During the three-hour briefing, Indianapolis Colts owner Jim Irsay said the owners from each team in the league were allowed time to express how they felt about the state of negotiations. While most owners tried to stay along the party line, there was a clear feeling that solidarity that had marked the owners before was fading.

"The rhetoric and the tone wasn't as hostile as before," another owner said. "I think there's a realization that what we're facing is going to be very difficult. This is going to be really unpleasant for everybody."

Or as Irsay put it: "In business, you get used to that."

The owners' get-together came after Goodell, Pash, Batterman and 10 owners spent the morning meeting about 25 miles away with the union and federal mediator George Cohen. After the briefing in Virginia, Goodell held another meeting with the owners on the executive committee before shuttling back to D.C. for the next meeting with Cohen. Joining Goodell in the night meeting were Pash, Batterman, New York Giants owner John Mara and Green Bay Packers president Mark Murphy.

While Mara and Murphy are seen as moderates among the owners, that's hardly an indication of any stance. As for the meeting with Cohen, Pash said cryptically that the league was only there "to seek some direction."

By Thursday at 5 p.m., the NFLPA is expected to file paperwork with the National Labor Relations Board in an attempt to decertify the union. The NFL has already filed paperwork with the NLRB saying that an attempt to decertify is a "sham," although the NLRB technically can't block such a move.

The decertified players are then expected to file a class-action lawsuit against the NFL, depending on what the league does. If the league locks out the players, the players will contend that is illegal. If the NFL tries to institute a system of rules regarding free agency and the salary cap, the players will likely sue claiming that those rules are illegal as restraints of trade.

Any way you examine the situation, the immediate future is going to be run by lawyers, not by players and owners.

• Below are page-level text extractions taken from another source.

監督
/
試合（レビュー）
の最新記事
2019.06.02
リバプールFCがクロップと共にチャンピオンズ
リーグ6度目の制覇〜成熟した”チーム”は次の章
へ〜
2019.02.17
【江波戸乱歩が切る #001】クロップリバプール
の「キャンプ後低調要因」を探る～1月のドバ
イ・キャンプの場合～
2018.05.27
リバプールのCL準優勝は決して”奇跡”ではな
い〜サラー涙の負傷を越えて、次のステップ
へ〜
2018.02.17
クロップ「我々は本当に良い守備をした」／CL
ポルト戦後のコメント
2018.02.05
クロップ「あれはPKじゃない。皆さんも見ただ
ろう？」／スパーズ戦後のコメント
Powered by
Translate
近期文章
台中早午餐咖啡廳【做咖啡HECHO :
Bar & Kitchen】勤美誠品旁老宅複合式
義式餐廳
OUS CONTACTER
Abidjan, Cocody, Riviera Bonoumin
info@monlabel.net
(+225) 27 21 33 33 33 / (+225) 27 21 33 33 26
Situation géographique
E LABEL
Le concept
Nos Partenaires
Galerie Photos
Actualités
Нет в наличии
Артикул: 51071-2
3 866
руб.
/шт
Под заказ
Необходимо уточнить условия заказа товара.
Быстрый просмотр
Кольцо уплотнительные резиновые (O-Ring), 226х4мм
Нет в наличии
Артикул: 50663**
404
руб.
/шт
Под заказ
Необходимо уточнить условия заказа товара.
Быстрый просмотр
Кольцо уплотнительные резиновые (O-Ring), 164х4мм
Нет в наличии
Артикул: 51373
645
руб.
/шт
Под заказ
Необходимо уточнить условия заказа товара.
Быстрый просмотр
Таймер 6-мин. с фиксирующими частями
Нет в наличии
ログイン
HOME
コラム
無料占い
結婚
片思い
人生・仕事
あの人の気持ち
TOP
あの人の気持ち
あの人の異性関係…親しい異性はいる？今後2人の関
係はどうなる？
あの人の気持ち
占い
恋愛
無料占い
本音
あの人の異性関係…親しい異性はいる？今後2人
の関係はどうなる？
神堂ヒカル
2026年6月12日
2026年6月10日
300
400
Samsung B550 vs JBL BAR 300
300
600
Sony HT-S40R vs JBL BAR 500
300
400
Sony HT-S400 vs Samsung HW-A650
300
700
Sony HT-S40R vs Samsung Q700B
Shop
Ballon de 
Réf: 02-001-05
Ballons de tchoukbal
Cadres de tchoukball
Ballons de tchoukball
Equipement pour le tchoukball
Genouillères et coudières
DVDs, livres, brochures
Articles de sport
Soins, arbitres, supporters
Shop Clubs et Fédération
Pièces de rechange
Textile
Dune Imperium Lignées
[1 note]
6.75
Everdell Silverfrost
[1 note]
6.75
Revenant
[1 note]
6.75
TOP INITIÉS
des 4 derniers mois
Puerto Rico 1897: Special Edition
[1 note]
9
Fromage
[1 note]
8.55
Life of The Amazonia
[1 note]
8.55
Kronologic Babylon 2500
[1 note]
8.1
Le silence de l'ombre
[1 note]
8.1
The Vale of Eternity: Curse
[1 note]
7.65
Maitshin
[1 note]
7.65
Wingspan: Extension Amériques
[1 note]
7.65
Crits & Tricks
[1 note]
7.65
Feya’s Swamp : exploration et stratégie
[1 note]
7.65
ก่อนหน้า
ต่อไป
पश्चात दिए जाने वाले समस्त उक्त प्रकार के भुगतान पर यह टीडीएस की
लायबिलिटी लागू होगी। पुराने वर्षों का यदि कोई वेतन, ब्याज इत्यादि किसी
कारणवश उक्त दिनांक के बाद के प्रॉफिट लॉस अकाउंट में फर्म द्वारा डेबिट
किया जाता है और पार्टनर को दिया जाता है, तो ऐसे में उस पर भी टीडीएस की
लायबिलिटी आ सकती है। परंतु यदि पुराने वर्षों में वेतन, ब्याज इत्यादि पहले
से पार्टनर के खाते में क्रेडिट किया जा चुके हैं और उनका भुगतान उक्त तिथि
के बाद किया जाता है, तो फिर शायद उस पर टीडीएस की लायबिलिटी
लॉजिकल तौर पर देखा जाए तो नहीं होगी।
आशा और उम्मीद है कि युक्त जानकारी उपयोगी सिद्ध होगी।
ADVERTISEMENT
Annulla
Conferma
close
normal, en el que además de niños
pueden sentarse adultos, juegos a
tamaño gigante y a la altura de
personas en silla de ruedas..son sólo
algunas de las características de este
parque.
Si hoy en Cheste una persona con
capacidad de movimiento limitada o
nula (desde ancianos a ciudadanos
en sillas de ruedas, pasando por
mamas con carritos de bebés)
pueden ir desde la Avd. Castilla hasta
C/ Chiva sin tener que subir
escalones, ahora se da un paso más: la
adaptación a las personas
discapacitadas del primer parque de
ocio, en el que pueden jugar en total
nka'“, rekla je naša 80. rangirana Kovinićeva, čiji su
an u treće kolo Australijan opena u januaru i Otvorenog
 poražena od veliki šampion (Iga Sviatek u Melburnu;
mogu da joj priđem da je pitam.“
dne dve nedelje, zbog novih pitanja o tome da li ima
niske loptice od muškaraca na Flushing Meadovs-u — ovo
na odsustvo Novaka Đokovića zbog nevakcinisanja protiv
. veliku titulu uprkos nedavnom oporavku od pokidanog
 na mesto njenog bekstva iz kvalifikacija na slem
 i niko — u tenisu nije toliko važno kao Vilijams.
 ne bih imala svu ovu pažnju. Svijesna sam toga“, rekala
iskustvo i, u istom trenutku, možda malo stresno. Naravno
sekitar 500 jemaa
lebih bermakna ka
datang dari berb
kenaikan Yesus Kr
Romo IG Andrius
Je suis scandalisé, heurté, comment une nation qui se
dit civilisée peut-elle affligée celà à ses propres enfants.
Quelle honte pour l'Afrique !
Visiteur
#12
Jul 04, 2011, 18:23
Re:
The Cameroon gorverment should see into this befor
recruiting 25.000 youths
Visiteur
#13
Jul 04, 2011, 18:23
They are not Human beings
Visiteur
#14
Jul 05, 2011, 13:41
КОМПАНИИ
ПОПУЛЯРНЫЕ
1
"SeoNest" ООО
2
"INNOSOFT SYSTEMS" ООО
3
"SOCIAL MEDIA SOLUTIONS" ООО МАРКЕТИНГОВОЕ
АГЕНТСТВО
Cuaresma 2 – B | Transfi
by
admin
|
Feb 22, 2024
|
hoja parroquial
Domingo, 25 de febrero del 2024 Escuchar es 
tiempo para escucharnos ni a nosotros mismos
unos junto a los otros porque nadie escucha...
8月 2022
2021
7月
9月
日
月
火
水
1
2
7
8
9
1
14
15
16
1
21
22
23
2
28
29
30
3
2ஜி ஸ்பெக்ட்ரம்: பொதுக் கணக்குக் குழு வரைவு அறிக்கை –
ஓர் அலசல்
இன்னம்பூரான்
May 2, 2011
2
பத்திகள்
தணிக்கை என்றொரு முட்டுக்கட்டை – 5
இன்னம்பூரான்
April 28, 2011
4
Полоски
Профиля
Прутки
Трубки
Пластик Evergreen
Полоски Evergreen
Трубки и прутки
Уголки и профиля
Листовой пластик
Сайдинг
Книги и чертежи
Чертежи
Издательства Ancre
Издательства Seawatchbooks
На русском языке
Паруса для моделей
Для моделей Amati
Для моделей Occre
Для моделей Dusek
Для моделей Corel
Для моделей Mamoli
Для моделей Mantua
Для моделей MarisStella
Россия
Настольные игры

"You're going to have an appeal on Doty's latest decision, a fight over the union's ability to decertify and lawsuits," one source said. "It's the kind of stuff that drives everybody crazy because you have no idea when things are going to be decided or what the decisions could look like."

Most of all, that everybody figures to include the millions of fans who normally look forward to a couple of things this time of year: start of free agency and the NFL draft. For now, the free agency part of that is gone. If this issue extends deep into the season, the draft will largely be a bust because it will be hard for rookie players to have an impact without much of an offseason in which to practice.

And if that's how this ends up going, Goodell is going to look even worse than he did Wednesday night.